→ **SOURCE RECORDS**:
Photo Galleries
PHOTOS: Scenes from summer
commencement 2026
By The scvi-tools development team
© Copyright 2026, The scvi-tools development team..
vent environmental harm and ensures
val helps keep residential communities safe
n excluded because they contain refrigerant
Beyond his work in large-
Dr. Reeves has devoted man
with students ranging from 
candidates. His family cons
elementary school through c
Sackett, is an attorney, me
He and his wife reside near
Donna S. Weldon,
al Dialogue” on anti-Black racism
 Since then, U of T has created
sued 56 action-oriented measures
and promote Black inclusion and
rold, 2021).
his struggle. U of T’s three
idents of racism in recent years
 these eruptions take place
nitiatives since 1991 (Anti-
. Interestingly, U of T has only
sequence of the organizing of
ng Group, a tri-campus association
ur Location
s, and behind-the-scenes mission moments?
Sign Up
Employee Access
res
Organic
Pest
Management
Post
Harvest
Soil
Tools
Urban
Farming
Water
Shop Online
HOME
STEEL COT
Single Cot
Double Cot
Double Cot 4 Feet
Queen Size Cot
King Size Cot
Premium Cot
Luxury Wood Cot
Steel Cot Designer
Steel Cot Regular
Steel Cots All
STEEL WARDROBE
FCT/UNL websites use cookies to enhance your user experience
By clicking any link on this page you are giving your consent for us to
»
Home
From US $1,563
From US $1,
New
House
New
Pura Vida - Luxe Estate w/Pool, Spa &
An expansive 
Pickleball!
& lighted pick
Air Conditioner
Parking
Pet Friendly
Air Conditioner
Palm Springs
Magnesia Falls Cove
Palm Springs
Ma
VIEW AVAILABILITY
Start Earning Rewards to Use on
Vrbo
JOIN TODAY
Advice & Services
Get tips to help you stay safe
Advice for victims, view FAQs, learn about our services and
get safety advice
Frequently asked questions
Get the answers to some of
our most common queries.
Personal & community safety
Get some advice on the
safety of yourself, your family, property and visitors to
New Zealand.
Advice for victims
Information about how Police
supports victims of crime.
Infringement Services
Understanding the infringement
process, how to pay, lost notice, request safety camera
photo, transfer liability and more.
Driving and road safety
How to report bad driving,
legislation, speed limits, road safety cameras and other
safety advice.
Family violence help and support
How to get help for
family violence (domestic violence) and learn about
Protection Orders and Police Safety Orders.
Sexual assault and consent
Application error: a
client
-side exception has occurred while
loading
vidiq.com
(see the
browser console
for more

→ **PROBLEM REQUIREMENTS**: Send back exactly, with nothing added, the lines from the first line of the material above through the line holding "these eruptions take place"; both ends are included.

→ **ANSWER TO THIS TASK**:
Photo Galleries
PHOTOS: Scenes from summer
commencement 2026
By The scvi-tools development team
© Copyright 2026, The scvi-tools development team..
vent environmental harm and ensures
val helps keep residential communities safe
n excluded because they contain refrigerant
Beyond his work in large-
Dr. Reeves has devoted man
with students ranging from 
candidates. His family cons
elementary school through c
Sackett, is an attorney, me
He and his wife reside near
Donna S. Weldon,
al Dialogue” on anti-Black racism
 Since then, U of T has created
sued 56 action-oriented measures
and promote Black inclusion and
rold, 2021).
his struggle. U of T’s three
idents of racism in recent years
 these eruptions take place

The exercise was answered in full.